*** Opening STORED DATA ***

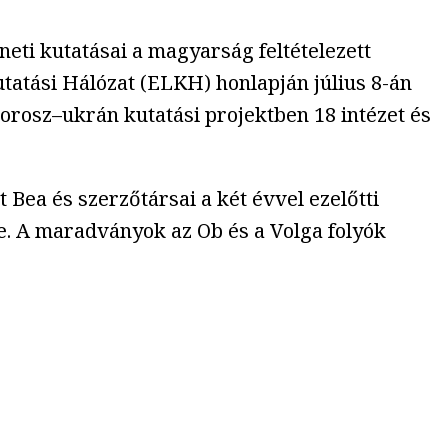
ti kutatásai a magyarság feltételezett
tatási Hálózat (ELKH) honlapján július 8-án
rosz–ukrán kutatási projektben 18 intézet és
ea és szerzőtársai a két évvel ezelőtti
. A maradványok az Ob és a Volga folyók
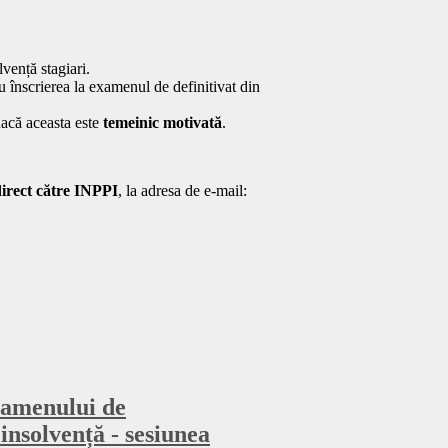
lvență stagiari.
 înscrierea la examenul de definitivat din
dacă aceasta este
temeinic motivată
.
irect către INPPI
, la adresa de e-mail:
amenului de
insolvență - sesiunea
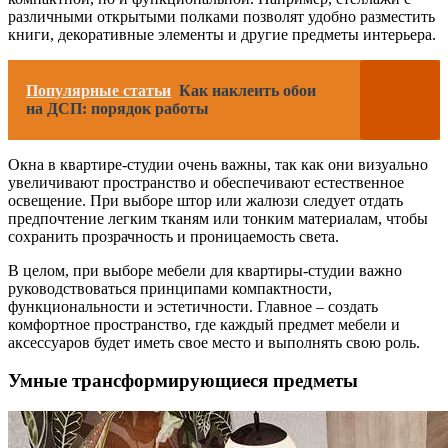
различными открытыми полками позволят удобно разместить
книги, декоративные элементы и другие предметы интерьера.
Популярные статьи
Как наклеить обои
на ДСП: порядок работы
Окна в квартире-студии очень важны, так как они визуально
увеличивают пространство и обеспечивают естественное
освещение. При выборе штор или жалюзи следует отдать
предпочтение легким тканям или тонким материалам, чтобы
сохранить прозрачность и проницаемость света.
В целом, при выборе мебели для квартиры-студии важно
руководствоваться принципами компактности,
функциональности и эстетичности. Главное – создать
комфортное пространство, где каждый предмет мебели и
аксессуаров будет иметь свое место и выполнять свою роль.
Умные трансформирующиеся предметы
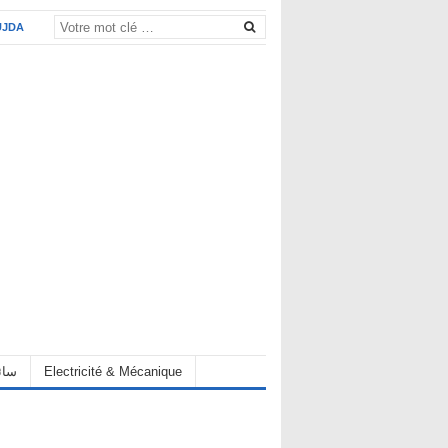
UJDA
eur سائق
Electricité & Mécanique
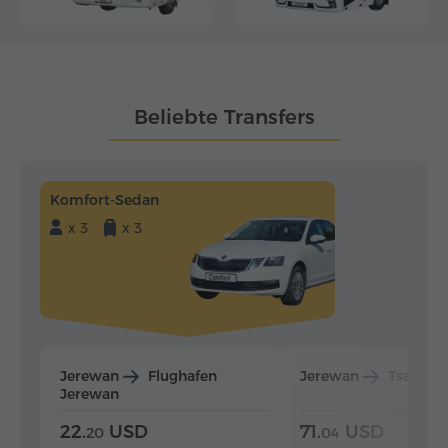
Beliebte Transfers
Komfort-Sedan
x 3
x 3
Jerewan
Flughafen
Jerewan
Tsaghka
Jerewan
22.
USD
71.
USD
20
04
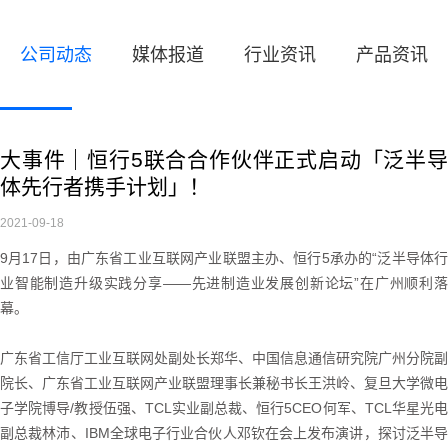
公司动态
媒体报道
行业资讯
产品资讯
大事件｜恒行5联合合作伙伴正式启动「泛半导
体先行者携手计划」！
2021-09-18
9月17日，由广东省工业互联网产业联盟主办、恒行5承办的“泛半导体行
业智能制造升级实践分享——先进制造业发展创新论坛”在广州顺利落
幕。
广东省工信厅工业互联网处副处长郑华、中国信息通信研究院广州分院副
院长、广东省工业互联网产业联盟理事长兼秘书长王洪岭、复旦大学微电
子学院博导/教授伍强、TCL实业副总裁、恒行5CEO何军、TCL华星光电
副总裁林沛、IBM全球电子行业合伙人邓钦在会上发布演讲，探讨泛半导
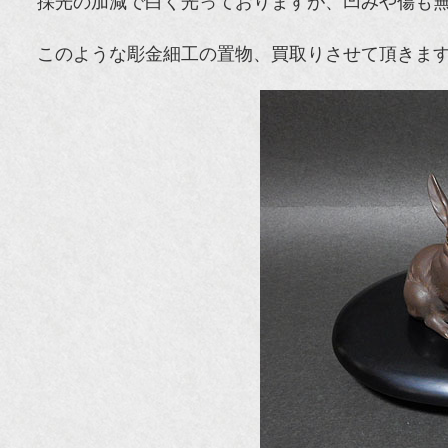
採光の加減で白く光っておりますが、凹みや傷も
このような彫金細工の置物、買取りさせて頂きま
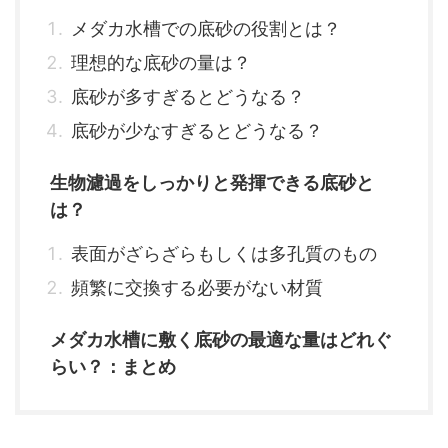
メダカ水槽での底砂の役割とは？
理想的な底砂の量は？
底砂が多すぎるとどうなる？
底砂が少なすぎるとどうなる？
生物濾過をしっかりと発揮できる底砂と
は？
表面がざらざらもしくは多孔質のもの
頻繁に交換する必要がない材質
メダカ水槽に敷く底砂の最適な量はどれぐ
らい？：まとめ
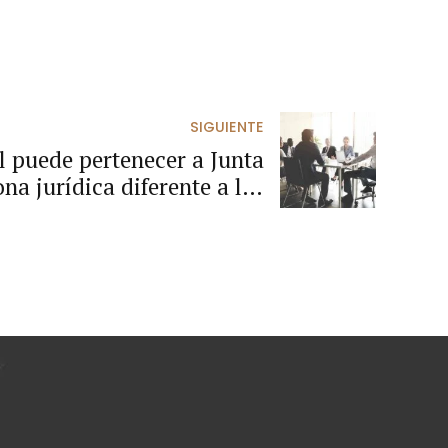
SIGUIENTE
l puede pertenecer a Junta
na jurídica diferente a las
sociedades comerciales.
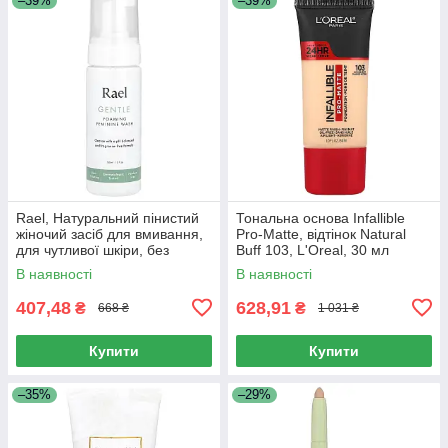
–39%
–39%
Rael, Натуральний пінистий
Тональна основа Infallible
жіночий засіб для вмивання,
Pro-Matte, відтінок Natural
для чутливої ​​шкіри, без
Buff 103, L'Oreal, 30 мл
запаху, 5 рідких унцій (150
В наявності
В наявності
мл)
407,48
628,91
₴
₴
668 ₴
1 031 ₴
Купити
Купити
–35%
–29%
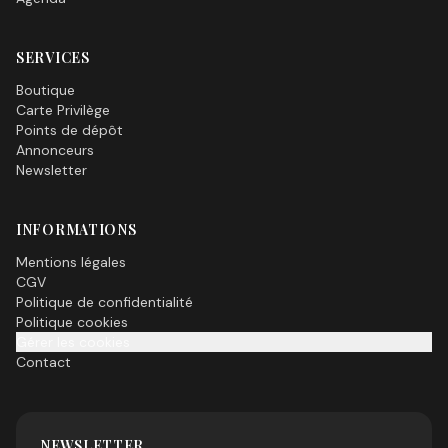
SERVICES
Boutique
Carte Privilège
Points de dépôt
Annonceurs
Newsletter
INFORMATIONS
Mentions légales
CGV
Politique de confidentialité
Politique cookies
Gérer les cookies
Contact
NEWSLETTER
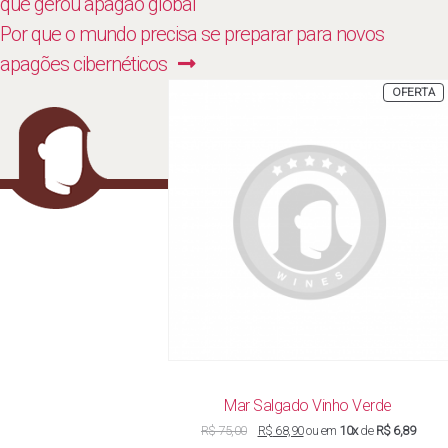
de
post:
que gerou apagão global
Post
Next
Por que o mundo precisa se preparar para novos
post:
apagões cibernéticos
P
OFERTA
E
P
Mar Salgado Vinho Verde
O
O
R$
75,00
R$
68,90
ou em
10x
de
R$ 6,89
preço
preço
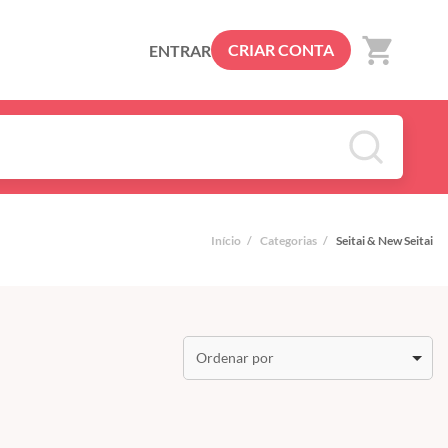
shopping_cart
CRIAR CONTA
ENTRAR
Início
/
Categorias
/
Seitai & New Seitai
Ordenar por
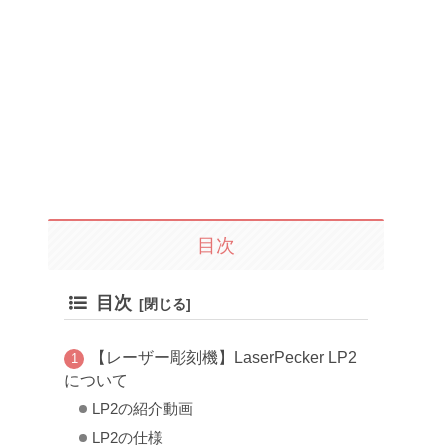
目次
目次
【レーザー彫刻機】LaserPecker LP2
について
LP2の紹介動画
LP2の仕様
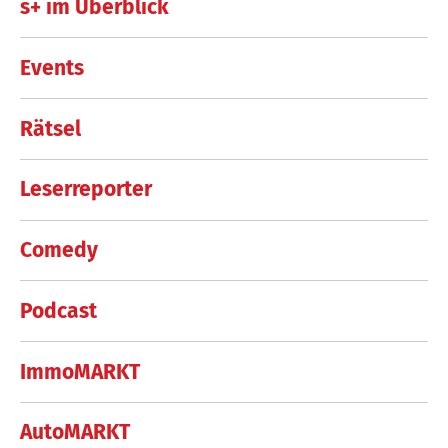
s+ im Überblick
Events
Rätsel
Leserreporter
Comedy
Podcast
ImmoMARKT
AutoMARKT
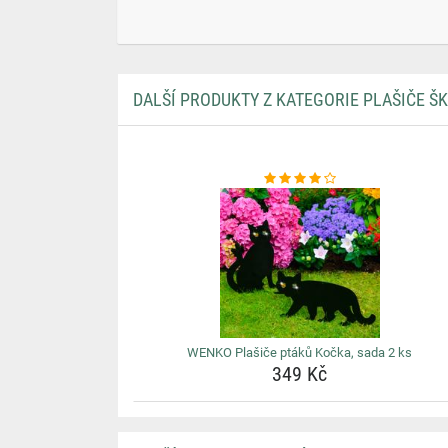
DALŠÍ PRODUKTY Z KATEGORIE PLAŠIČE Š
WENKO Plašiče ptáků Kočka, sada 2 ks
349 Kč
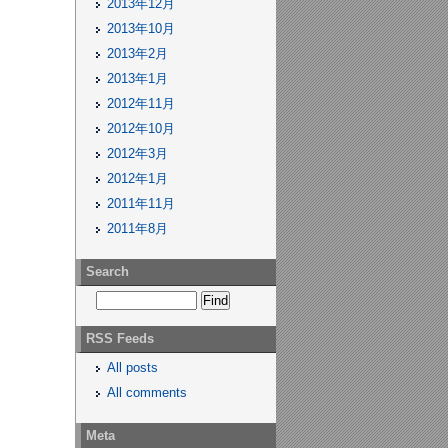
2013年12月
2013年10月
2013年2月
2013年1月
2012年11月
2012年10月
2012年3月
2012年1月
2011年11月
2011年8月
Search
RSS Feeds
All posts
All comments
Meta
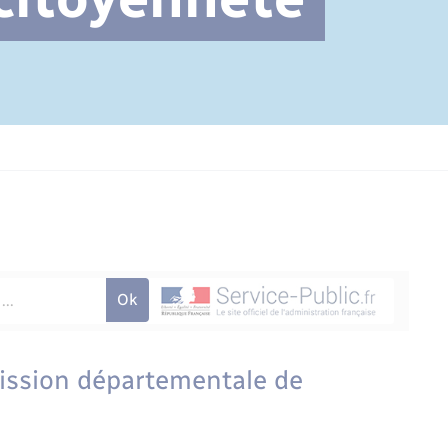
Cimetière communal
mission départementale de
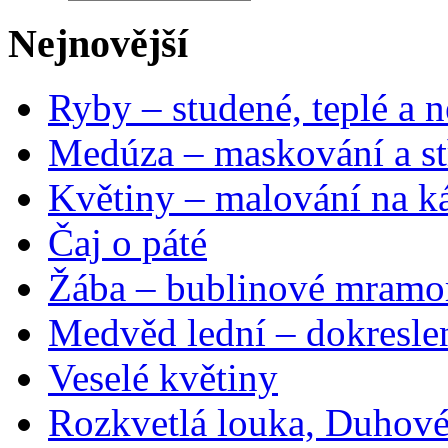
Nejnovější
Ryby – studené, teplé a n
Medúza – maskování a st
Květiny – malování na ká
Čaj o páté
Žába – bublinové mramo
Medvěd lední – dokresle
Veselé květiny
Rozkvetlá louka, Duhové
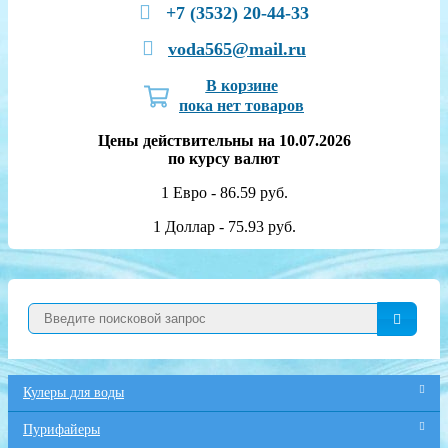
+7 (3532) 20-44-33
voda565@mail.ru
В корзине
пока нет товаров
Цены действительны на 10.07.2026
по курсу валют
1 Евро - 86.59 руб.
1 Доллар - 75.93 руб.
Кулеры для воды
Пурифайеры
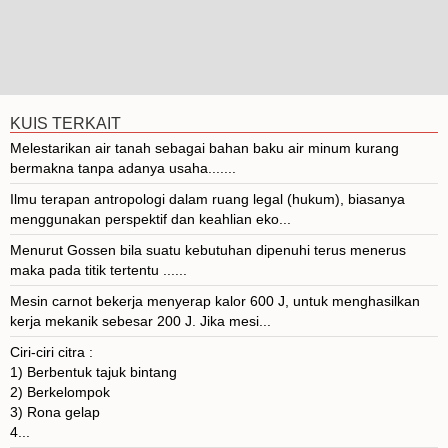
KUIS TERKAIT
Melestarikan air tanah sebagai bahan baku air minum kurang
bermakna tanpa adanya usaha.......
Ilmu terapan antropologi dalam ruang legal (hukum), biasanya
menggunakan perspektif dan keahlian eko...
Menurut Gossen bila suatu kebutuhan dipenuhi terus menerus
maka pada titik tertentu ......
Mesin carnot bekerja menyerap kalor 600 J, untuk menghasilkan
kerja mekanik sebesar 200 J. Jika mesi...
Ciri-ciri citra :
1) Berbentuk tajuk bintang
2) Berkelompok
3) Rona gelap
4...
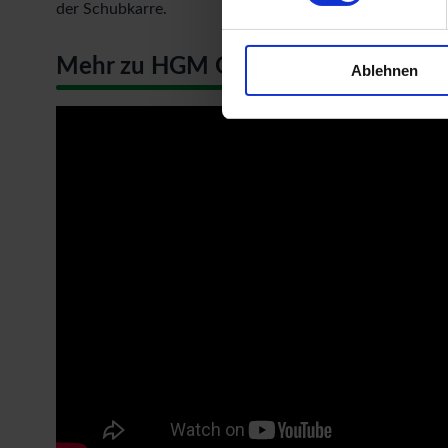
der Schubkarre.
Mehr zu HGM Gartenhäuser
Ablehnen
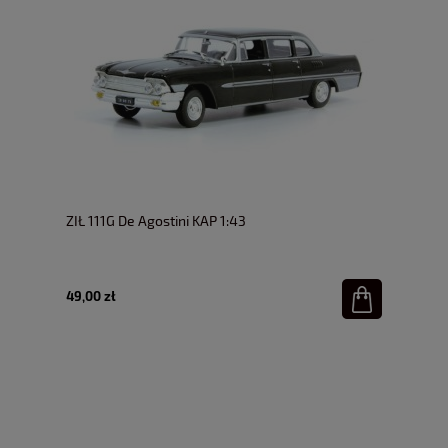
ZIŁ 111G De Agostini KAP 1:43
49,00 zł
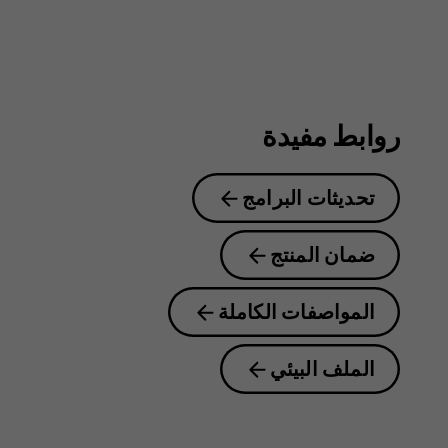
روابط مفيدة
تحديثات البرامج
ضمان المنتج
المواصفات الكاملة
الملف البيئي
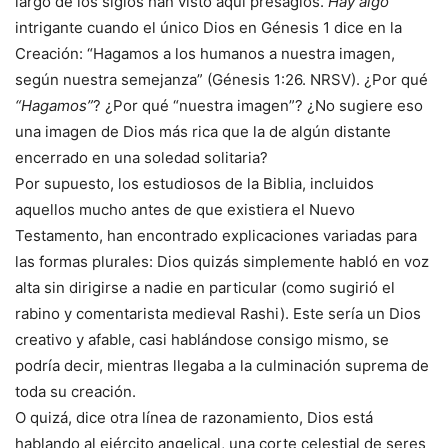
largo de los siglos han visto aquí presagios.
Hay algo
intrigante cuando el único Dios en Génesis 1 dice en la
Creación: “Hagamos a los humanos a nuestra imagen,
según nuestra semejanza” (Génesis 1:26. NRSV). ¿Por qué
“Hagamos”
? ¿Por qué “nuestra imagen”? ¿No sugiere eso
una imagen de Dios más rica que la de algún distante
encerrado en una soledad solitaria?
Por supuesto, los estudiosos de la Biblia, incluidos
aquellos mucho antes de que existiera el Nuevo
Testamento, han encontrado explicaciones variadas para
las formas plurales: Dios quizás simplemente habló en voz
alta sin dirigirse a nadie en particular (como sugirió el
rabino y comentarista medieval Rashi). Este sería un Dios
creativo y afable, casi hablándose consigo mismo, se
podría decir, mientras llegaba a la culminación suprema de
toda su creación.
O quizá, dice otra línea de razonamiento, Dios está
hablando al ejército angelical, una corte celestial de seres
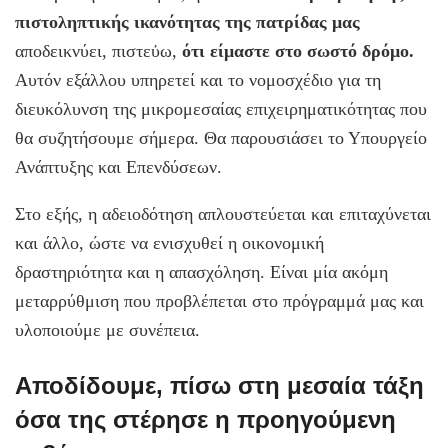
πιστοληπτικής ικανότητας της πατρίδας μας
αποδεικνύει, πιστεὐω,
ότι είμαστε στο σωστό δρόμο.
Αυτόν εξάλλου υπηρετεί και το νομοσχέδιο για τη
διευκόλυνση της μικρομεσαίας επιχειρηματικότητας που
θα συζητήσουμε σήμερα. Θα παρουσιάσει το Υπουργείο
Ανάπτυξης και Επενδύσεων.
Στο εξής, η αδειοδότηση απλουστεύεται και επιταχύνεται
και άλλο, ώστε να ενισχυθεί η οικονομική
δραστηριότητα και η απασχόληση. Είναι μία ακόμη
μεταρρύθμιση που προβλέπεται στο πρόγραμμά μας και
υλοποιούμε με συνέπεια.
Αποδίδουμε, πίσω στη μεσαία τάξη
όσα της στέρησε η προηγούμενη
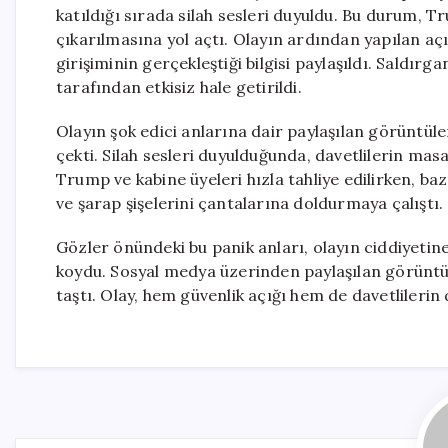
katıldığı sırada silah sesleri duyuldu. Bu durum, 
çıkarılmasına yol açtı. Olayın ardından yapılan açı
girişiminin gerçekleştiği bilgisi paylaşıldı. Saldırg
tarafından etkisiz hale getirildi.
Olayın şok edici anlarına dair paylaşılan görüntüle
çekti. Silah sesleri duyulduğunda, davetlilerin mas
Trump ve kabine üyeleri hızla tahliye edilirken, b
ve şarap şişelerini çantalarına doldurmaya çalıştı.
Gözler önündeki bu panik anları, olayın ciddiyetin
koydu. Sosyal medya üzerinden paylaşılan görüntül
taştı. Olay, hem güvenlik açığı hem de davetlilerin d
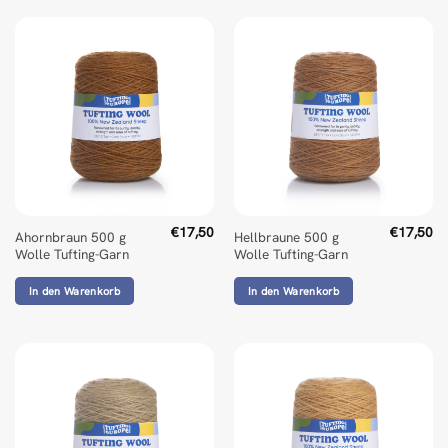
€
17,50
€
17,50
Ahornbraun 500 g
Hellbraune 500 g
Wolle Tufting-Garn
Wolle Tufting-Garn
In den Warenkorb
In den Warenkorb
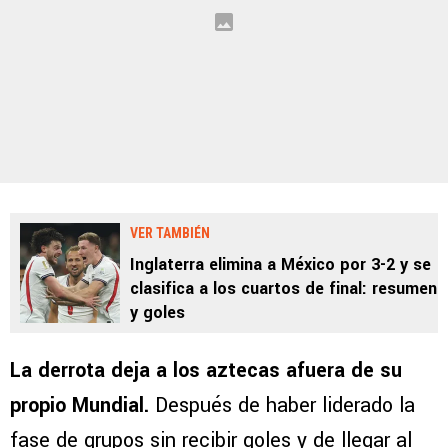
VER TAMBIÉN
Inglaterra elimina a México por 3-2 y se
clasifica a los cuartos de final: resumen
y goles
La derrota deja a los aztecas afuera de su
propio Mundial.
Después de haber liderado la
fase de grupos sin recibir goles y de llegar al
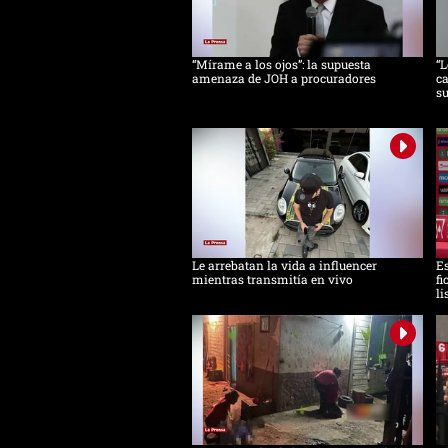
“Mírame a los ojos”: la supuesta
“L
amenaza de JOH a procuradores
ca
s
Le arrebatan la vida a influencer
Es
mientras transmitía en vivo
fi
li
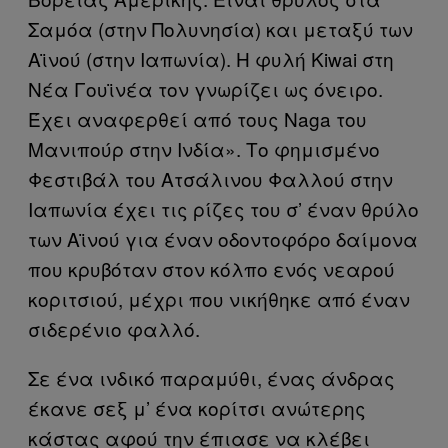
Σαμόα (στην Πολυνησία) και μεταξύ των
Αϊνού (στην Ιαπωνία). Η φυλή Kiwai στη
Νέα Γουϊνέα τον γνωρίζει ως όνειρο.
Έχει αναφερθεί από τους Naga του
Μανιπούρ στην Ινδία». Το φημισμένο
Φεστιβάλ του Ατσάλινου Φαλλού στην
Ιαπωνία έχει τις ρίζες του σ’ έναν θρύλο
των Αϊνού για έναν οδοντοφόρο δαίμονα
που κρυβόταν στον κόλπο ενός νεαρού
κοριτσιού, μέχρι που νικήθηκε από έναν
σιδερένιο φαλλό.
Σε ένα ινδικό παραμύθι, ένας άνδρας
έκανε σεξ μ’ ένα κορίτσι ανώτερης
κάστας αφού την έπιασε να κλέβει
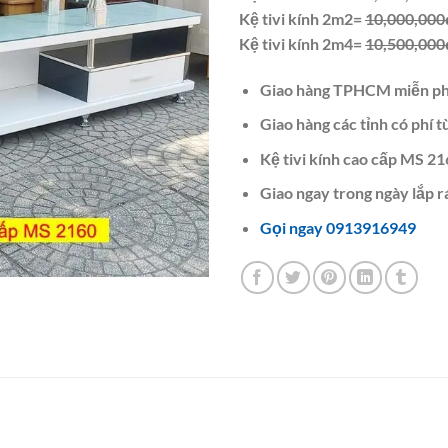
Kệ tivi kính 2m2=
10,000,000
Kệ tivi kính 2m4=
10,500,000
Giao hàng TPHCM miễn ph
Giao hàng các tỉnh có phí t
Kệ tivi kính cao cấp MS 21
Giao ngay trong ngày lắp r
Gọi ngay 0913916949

*** Closing STORED DATA ***

■ REQUIRED WORK
List every line of the records above that contains the string "ngay", matching case exactly.

■ FINISHED TASK
Giao ngay trong ngày lắp r
Gọi ngay 0913916949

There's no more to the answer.